読書感想文に苦労した記憶はない。元々日常的に本を読む習慣があるし、その感想を纏めるのも不得意ではなかった。だが別段、好きな課題という訳ではない。何より手間がかかる。それは恐らく、学校の先生にとっても同じなのだろう。生徒も先生も幸せにならない苦行である。しかも課題図書なるものまであるのだから、妙に縛られているようで、やる気が出ない。
この課題図書というのも、果たして本気で拵えられたものであるか疑問である。確か高校の頃の課題図書リストだったと思うが、湯本香機実さんの『夏の庭 The Friends』と紫式部の『源氏物語』が並んでいた。片や薄い文庫本、片や全54帖の大作である。感想文を求められて、誰が源氏を選ぶというのだろう。やっぱり読書は、そのとき読みたいものを自由に読むに限る。
という訳で、夏になると読みたくなる本である。歯のきしきしするソーダアイスを食べ、生ぬるい扇風機の風を浴びながら、読みたい本というものがある。

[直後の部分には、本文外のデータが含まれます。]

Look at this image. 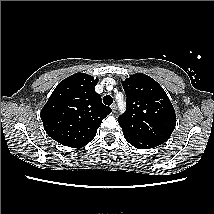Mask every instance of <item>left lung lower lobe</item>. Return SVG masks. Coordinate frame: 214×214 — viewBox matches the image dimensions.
<instances>
[{"label":"left lung lower lobe","mask_w":214,"mask_h":214,"mask_svg":"<svg viewBox=\"0 0 214 214\" xmlns=\"http://www.w3.org/2000/svg\"><path fill=\"white\" fill-rule=\"evenodd\" d=\"M124 137L132 146L138 149H150L158 146L156 143L151 141L134 138L132 136H127V135H124Z\"/></svg>","instance_id":"obj_1"}]
</instances>
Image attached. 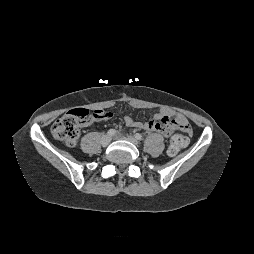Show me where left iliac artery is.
I'll return each mask as SVG.
<instances>
[{
  "instance_id": "1",
  "label": "left iliac artery",
  "mask_w": 254,
  "mask_h": 254,
  "mask_svg": "<svg viewBox=\"0 0 254 254\" xmlns=\"http://www.w3.org/2000/svg\"><path fill=\"white\" fill-rule=\"evenodd\" d=\"M135 138L138 139V140H141L142 139V135L140 133H136L135 134Z\"/></svg>"
}]
</instances>
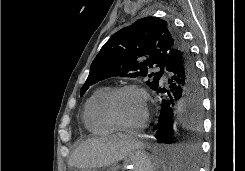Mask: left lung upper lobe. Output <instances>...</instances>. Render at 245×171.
Segmentation results:
<instances>
[{
  "instance_id": "1",
  "label": "left lung upper lobe",
  "mask_w": 245,
  "mask_h": 171,
  "mask_svg": "<svg viewBox=\"0 0 245 171\" xmlns=\"http://www.w3.org/2000/svg\"><path fill=\"white\" fill-rule=\"evenodd\" d=\"M182 44L185 41L170 21L158 17L137 20L116 32L104 44L91 64L80 96L101 80L116 76L145 77L149 68L159 67V72L148 75L152 81L146 82L156 91L169 55Z\"/></svg>"
}]
</instances>
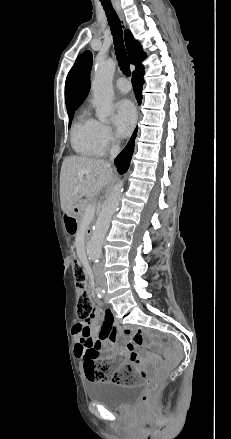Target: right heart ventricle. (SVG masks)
<instances>
[{"label": "right heart ventricle", "mask_w": 231, "mask_h": 439, "mask_svg": "<svg viewBox=\"0 0 231 439\" xmlns=\"http://www.w3.org/2000/svg\"><path fill=\"white\" fill-rule=\"evenodd\" d=\"M95 120L86 110H82L71 130V145L74 151L81 156H97L102 153L95 136Z\"/></svg>", "instance_id": "right-heart-ventricle-1"}]
</instances>
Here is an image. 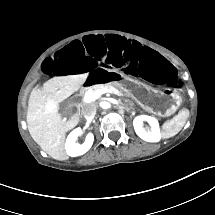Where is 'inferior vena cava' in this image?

真っ先に連想したのは、三島由紀夫の『潮騒』だった。新潮文庫の表紙が非常に爽やかで、素朴な本編と相まって清涼感のある印象を抱いた。本当はその『潮騒』取り上げようと思ったのだけれど、残念ながら書籍が実家にあり、この記事の為だけに買うというのも憚られたので、今度の題材は没にしようかと思っていた。

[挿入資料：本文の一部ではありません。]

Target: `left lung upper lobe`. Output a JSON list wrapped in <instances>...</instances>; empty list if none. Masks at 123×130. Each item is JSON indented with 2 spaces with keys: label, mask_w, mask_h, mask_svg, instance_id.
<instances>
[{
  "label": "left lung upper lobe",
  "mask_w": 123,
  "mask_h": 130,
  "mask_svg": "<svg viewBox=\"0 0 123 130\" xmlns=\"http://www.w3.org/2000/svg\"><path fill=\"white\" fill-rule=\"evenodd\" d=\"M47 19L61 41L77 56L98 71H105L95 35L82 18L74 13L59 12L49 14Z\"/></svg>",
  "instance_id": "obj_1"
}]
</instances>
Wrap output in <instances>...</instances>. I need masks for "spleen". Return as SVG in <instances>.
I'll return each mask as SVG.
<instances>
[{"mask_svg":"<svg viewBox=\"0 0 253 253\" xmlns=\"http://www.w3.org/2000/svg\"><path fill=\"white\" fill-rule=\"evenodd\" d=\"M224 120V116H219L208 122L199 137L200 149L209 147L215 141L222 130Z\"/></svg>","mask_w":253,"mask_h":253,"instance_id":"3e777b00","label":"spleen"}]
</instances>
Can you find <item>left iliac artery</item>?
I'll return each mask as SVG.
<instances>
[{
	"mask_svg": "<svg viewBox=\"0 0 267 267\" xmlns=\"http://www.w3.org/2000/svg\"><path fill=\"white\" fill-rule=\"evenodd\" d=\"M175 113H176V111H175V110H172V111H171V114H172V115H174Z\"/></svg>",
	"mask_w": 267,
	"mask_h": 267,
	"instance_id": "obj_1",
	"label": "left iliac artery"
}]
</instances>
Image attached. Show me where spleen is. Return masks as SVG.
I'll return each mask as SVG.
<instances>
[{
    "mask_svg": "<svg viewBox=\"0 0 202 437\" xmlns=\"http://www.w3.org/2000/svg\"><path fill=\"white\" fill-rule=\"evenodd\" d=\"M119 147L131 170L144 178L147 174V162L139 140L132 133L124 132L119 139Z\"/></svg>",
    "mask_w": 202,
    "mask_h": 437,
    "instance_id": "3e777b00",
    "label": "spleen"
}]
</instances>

だが、もう一冊ぴったりのものがあった。宮沢賢治の『よだかの星』である。海が登場する『潮騒』と異なり、『よだかの星』そのものに強く夏のイメージはないのだけれど、その舞台は夏の夜である。よだかの食らう虫や、その星の描写の中に、短夜の気配を漂わせている。

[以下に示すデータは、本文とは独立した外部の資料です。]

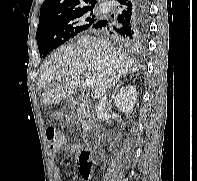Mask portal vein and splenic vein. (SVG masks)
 <instances>
[{"instance_id": "portal-vein-and-splenic-vein-1", "label": "portal vein and splenic vein", "mask_w": 197, "mask_h": 181, "mask_svg": "<svg viewBox=\"0 0 197 181\" xmlns=\"http://www.w3.org/2000/svg\"><path fill=\"white\" fill-rule=\"evenodd\" d=\"M95 82V78L91 75H87L86 78H85V85L86 86H92Z\"/></svg>"}]
</instances>
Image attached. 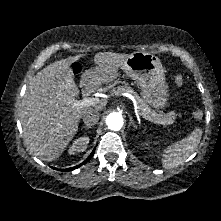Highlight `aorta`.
<instances>
[{"label":"aorta","instance_id":"obj_1","mask_svg":"<svg viewBox=\"0 0 221 221\" xmlns=\"http://www.w3.org/2000/svg\"><path fill=\"white\" fill-rule=\"evenodd\" d=\"M106 124L110 130L118 131L123 126V117L120 113L112 112L107 116Z\"/></svg>","mask_w":221,"mask_h":221}]
</instances>
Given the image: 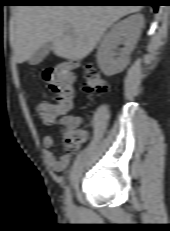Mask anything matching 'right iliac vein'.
Listing matches in <instances>:
<instances>
[{"mask_svg":"<svg viewBox=\"0 0 170 231\" xmlns=\"http://www.w3.org/2000/svg\"><path fill=\"white\" fill-rule=\"evenodd\" d=\"M72 208H73L72 205H69L68 210H72Z\"/></svg>","mask_w":170,"mask_h":231,"instance_id":"obj_1","label":"right iliac vein"}]
</instances>
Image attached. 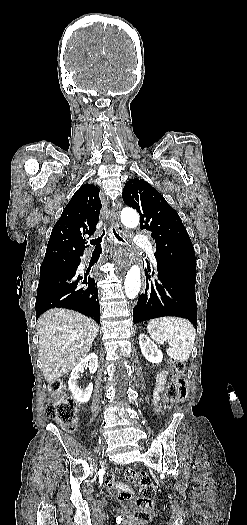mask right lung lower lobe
<instances>
[{
	"instance_id": "1",
	"label": "right lung lower lobe",
	"mask_w": 247,
	"mask_h": 525,
	"mask_svg": "<svg viewBox=\"0 0 247 525\" xmlns=\"http://www.w3.org/2000/svg\"><path fill=\"white\" fill-rule=\"evenodd\" d=\"M74 257V264L67 269L45 275L40 278L36 297V318L51 308H67L92 317L100 323L98 290L92 278L76 276L80 256ZM88 284L81 288V284Z\"/></svg>"
}]
</instances>
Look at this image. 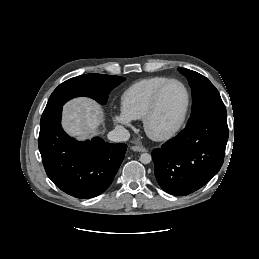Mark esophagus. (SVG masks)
<instances>
[{"mask_svg":"<svg viewBox=\"0 0 259 259\" xmlns=\"http://www.w3.org/2000/svg\"><path fill=\"white\" fill-rule=\"evenodd\" d=\"M131 149L136 152H146L147 149L142 146H132Z\"/></svg>","mask_w":259,"mask_h":259,"instance_id":"34e87169","label":"esophagus"}]
</instances>
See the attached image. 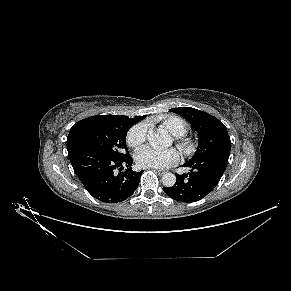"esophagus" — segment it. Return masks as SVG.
I'll use <instances>...</instances> for the list:
<instances>
[{
    "instance_id": "esophagus-1",
    "label": "esophagus",
    "mask_w": 291,
    "mask_h": 291,
    "mask_svg": "<svg viewBox=\"0 0 291 291\" xmlns=\"http://www.w3.org/2000/svg\"><path fill=\"white\" fill-rule=\"evenodd\" d=\"M153 171L157 172V173L160 174V175L164 174V171H162V170H156V169H153Z\"/></svg>"
}]
</instances>
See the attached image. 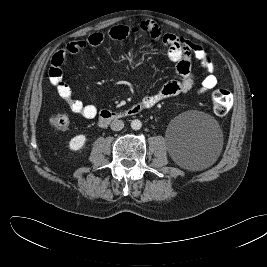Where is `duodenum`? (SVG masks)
Segmentation results:
<instances>
[{"label":"duodenum","mask_w":267,"mask_h":267,"mask_svg":"<svg viewBox=\"0 0 267 267\" xmlns=\"http://www.w3.org/2000/svg\"><path fill=\"white\" fill-rule=\"evenodd\" d=\"M144 109H147V107L142 103H138L124 111L102 110L100 112L98 122L100 125H106L115 120H120L137 115Z\"/></svg>","instance_id":"duodenum-1"}]
</instances>
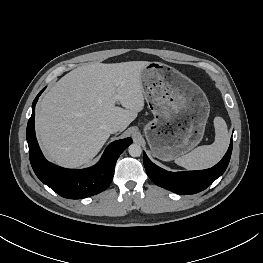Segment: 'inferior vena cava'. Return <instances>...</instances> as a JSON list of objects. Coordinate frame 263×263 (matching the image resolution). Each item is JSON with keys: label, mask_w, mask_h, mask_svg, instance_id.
Wrapping results in <instances>:
<instances>
[{"label": "inferior vena cava", "mask_w": 263, "mask_h": 263, "mask_svg": "<svg viewBox=\"0 0 263 263\" xmlns=\"http://www.w3.org/2000/svg\"><path fill=\"white\" fill-rule=\"evenodd\" d=\"M105 129L107 130L108 133L113 134L120 130V125L117 122H112V123L107 124L105 126Z\"/></svg>", "instance_id": "inferior-vena-cava-1"}]
</instances>
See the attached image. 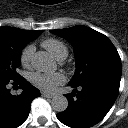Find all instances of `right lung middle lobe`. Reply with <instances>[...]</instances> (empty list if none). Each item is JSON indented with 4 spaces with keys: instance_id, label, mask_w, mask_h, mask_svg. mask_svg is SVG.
<instances>
[{
    "instance_id": "1",
    "label": "right lung middle lobe",
    "mask_w": 128,
    "mask_h": 128,
    "mask_svg": "<svg viewBox=\"0 0 128 128\" xmlns=\"http://www.w3.org/2000/svg\"><path fill=\"white\" fill-rule=\"evenodd\" d=\"M34 38L17 35H0V81H14L21 78L16 69L20 65L22 49Z\"/></svg>"
}]
</instances>
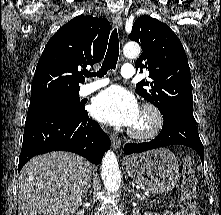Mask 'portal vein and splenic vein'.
Here are the masks:
<instances>
[{"mask_svg":"<svg viewBox=\"0 0 221 215\" xmlns=\"http://www.w3.org/2000/svg\"><path fill=\"white\" fill-rule=\"evenodd\" d=\"M143 197H144V196L138 195V198H139L140 200H143Z\"/></svg>","mask_w":221,"mask_h":215,"instance_id":"1","label":"portal vein and splenic vein"}]
</instances>
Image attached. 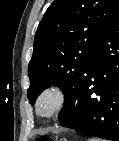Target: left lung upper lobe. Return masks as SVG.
<instances>
[{
  "mask_svg": "<svg viewBox=\"0 0 119 141\" xmlns=\"http://www.w3.org/2000/svg\"><path fill=\"white\" fill-rule=\"evenodd\" d=\"M119 12V0H55L37 28L29 62L31 104L55 85L65 98L79 86L96 45Z\"/></svg>",
  "mask_w": 119,
  "mask_h": 141,
  "instance_id": "1",
  "label": "left lung upper lobe"
}]
</instances>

この『よだかの星』は、中学時分に読んで非常に影響を受けた。『よだか』は、鷹に似た声で鳴く醜い鳥とされている。その醜さ故に他の鳥から煙たがられており、当の鷹からは『市蔵に改名せよ』と脅されている。そんな『よだか』は自分の居場所を求めて星々の間を飛び回る。
この本の何処が良いかと問われれば、醜さを抱えながらも羽ばたき続けるよだかの気高さだろう。拒絶され、嘲笑われ、地に落ちようとするよだかが、夜を引き裂かんばかりに叫んで飛び上がる。夜に眠る小動物たちが、本物の鷹が現れたのだと思って身を震わせる。私のお気に入りの場面である。
きっと辛い時や悲しい時、己を鼓舞するのはカウンセラーでも新聞のお悩み相談コーナーでもない。胸の内に巣食うよだかの一鳴きである。中学時代の私は、そういう実直な文章に魅力を感じていたのだ。
この記事を書くに辺り、改めて『よだかの星』を読み返してみた。非常に短い話なので、あっさりと読むことが出来る(青空文庫に収録されているので、気になる方はチェックしていただきたい。宮沢賢治 よだかの星 (aozora.gr.jp))。矢張り、いま読んでも面白かった。物語を通して昔の自分と再会したような気持ちになれるのもまた、本というものの魅力なのかもしれない。私はもうすっかり大人になってしまったけれど、そういう純朴な気持ちは忘れないようにしたいものである。
ソーダアイスも扇風機もない。コーヒー片手にクーラーで涼む、夏の昼下がりではあるのだけれど。